Shaul Magid. American Post-Judaism: Identity and Renewal in a Postethnic Society. Indiana University Press, 2013. xiv + 388 pages. $40.00 (cloth), ISBN 978-0-253-00802-2; ISBN 978-0-253-00809-1.
Reviewed by Aaron Hughes (University of Rochester)
Published on H-Judaic (July, 2013)
Commissioned by Jason Kalman (Hebrew Union College - Jewish Institute of Religion)
Prophet, Historian, or Obituary Writer?
Questions of assimilation and intermarriage have long plagued Jewish leaders in America. The traditional response is to lament this plight, combat it actively, and connect it to something amorphously and ominously referred to as “Jewish survival.” In his important new book, Shaul Magid takes a different approach and instead works from the assumption that such modern-day realities are to be celebrated, not lamented. In his creative rethinking, questions of postmodernity and postethnicity, including the querying of Jewishness as a stable essence, rise to the surface. The result is a rich, if idiosyncratic, analysis of American Judaism at the present moment.
The main premise of the book is that as traditional understandings of Jewish ethnicity confront the contemporary American multiethnic/multiracial mix, something will have to give within Judaism. As ethnicity increasingly becomes irrelevant to American society, Magid contends that Judaism must respond by essentially denuding itself of that which has defined it for centuries. To accomplish this process, Magid turns to the thought of Zalman Schachter-Shalomi, one of the founders of Jewish Renewal. Using Schachter-Shalomi as his guide, Magid sets out to rethink not only traditional concepts, such as halakhah and saintship, but also more recent phenomena that have played a huge role in the self-definition of American Jewry, such as Zionism and the Holocaust.
For Magid, the increasingly multiethnic makeup of American Jewry is largely the result of the normalization of intermarriage. Yet, rather than lead simply to a mass abandonment of the tradition, Magid correctly argues that we now, and will so increasingly in the coming years, see people identify with Judaism and as Jews in ways that are neither ethnic nor religious. This, coupled with the tendency for a “disassimilationalist reengagement,” has created a situation wherein Judaism ceases to be associated with a distinct ethnos and increasingly becomes part of “a more complex mosaic of different stories, narratives, and affiliations” (p. 187). Such processes are not simply part of the increasing “Americanization” of Judaism, witnessed for example in modern forms such as Reconstructionism, but represent, for the author, a sea change in the ways that “Jew,” “Jewishness,” and “Judaism” will be understood in America and beyond over the next half century.
Magid situates himself both as historian and prophet, with the result that each of these roles has the tendency to blur into the other. At times, for example, he informs us that postmodern America has invented a new form of Judaism (e.g., p. 33), whereas in other places, he suggests that we are not quite there and that this new form of Judaism may only be coming soon to synagogues near us (e.g., p. 24). It is a fascinating and compelling argument, but it seems to me one that perhaps will only ever involve a certain cross-section of Jews. Within this context, “post-Judaism” will not so much be the future of Judaism in America, but the future of what will likely be but one sectarian denomination. As Jewish learning reaches woeful levels in this country, it would seem that ethnicity risks becoming the only thing that most Jews have left to cling to. To his credit, Magid rejects such superficiality and, in its stead, provides an elaborate theology of renewal that is, for all intents and purposes, a Renewal theology.
_____
● Your task
In the book review above, whose thought does Magid use as his guide for rethinking Judaism?

● Dataset entries
_____
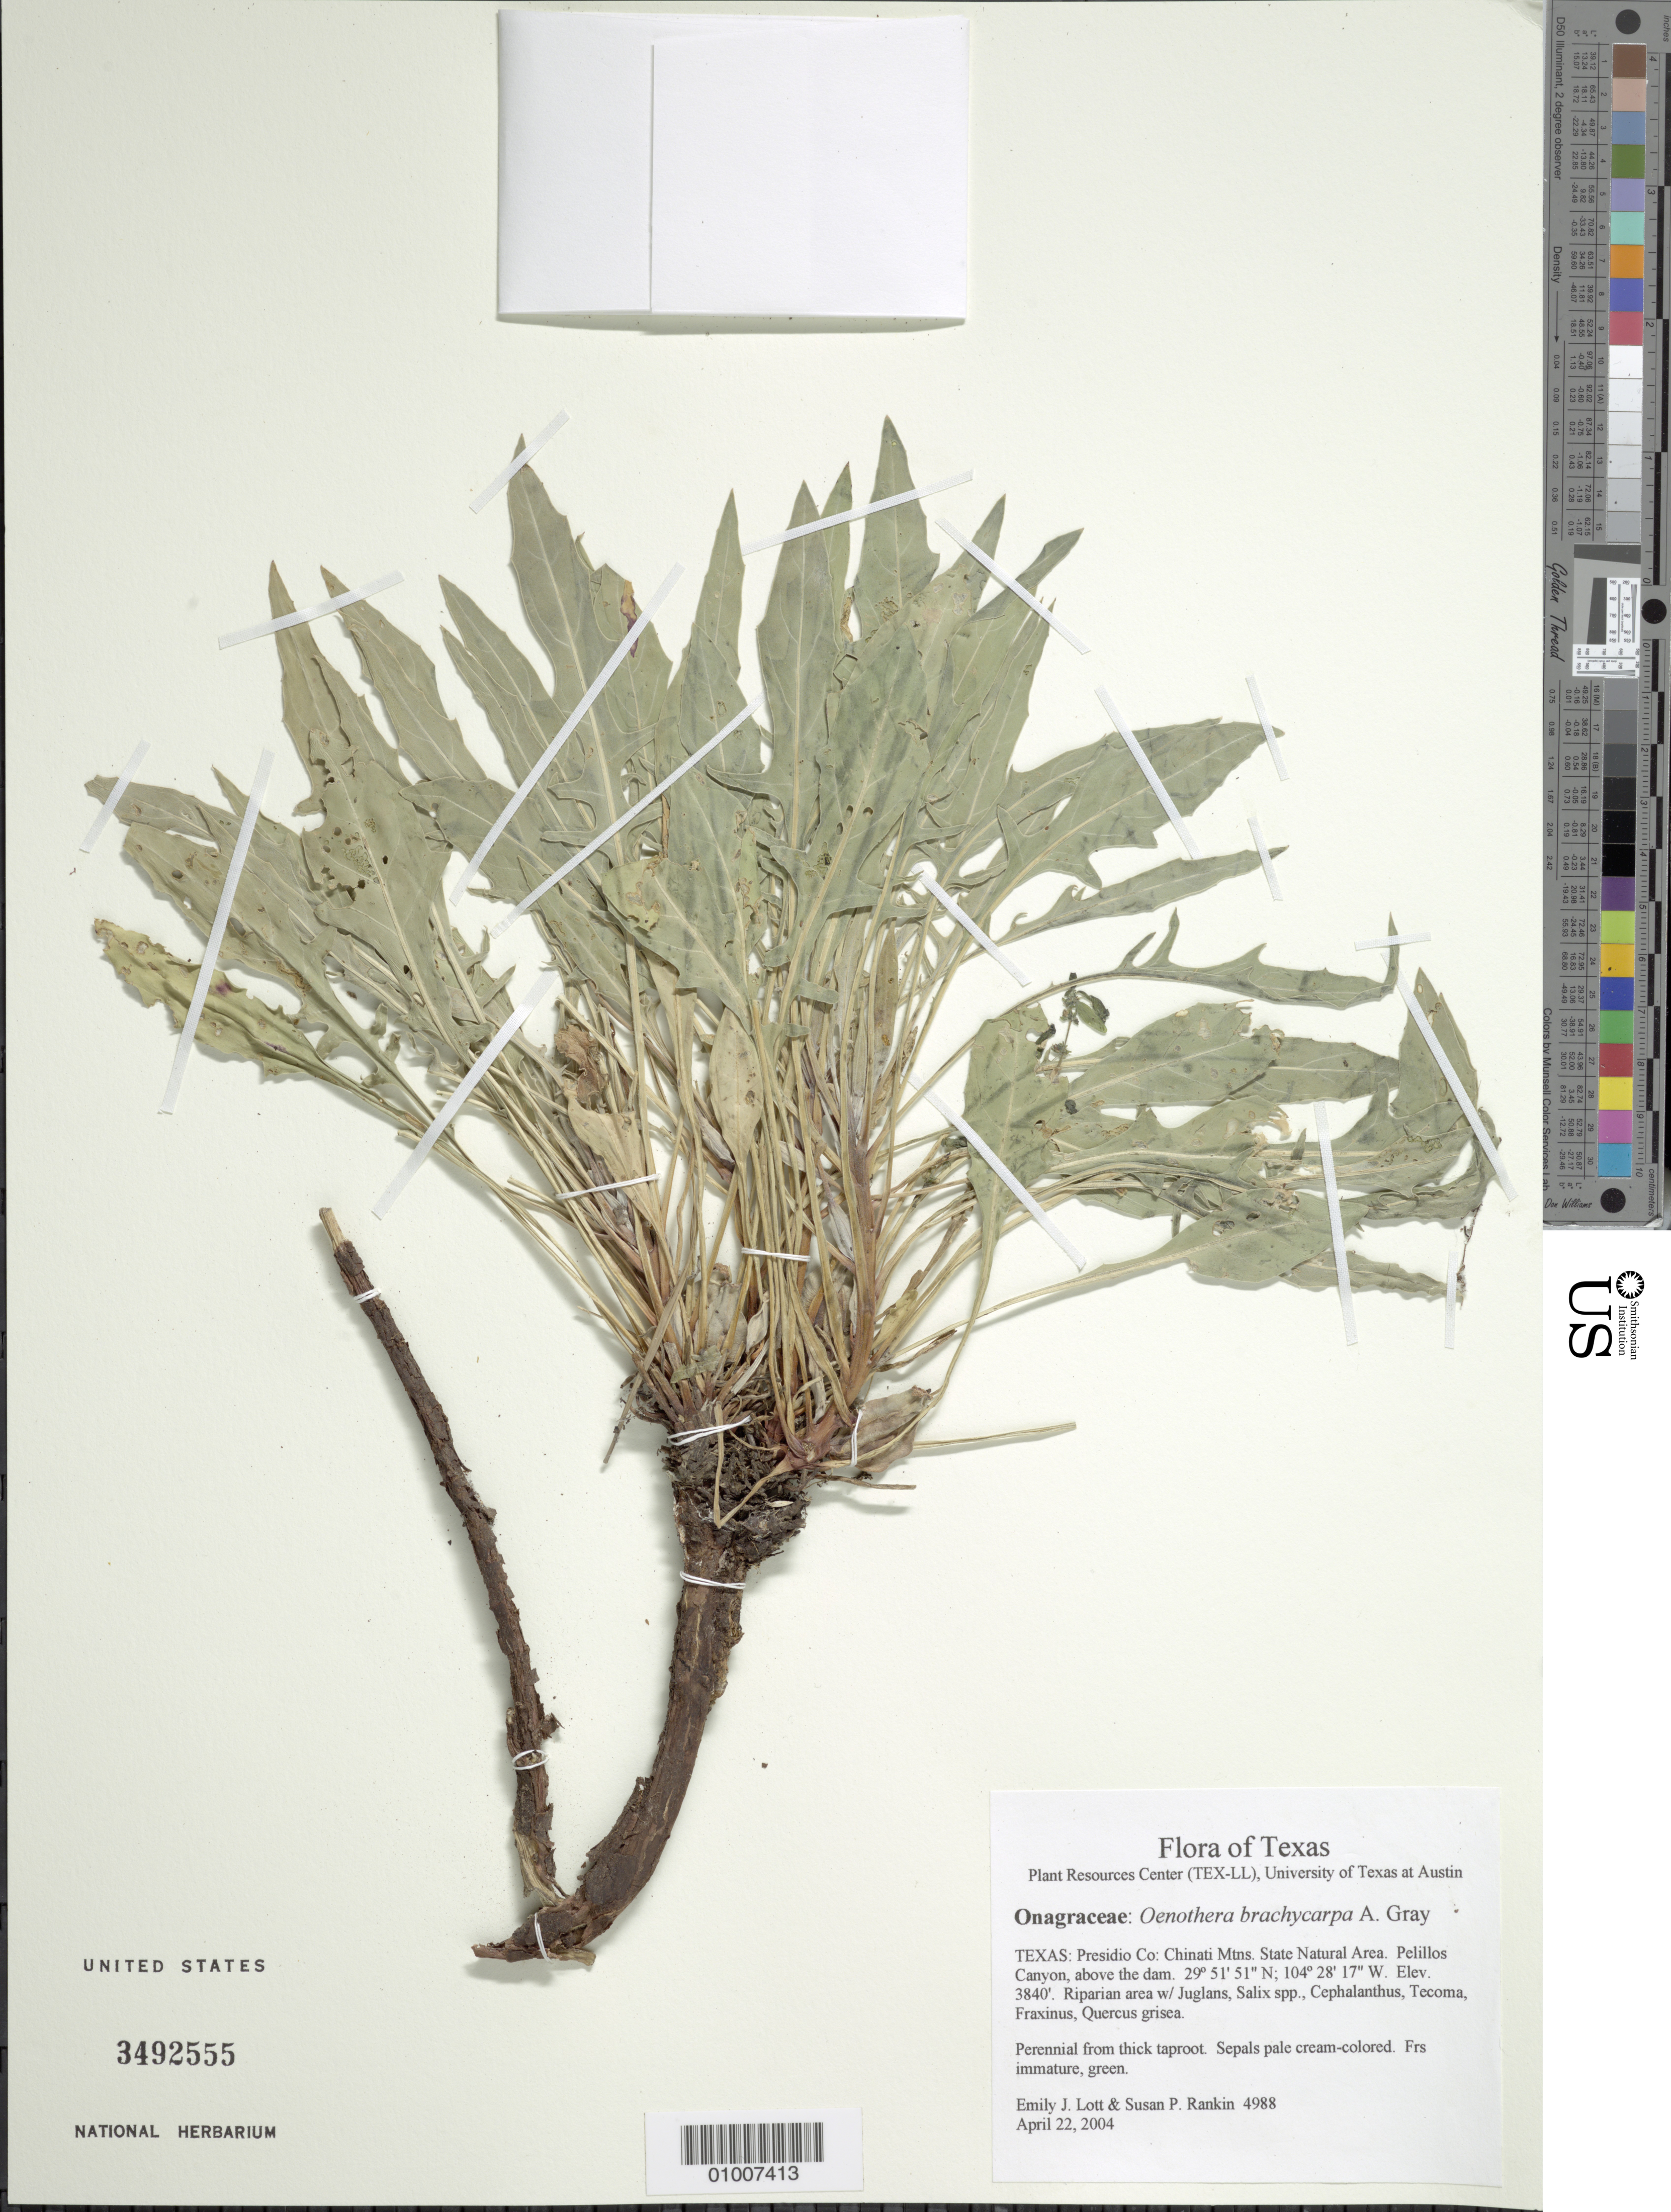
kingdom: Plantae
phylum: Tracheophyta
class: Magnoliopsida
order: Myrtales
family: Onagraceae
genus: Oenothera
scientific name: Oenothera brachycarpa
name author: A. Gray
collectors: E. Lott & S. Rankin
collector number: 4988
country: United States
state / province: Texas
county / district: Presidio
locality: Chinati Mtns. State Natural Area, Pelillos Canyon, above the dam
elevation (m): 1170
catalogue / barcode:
_____
● Task response
Zalman Schachter-Shalomi, one of the founders of Jewish Renewal.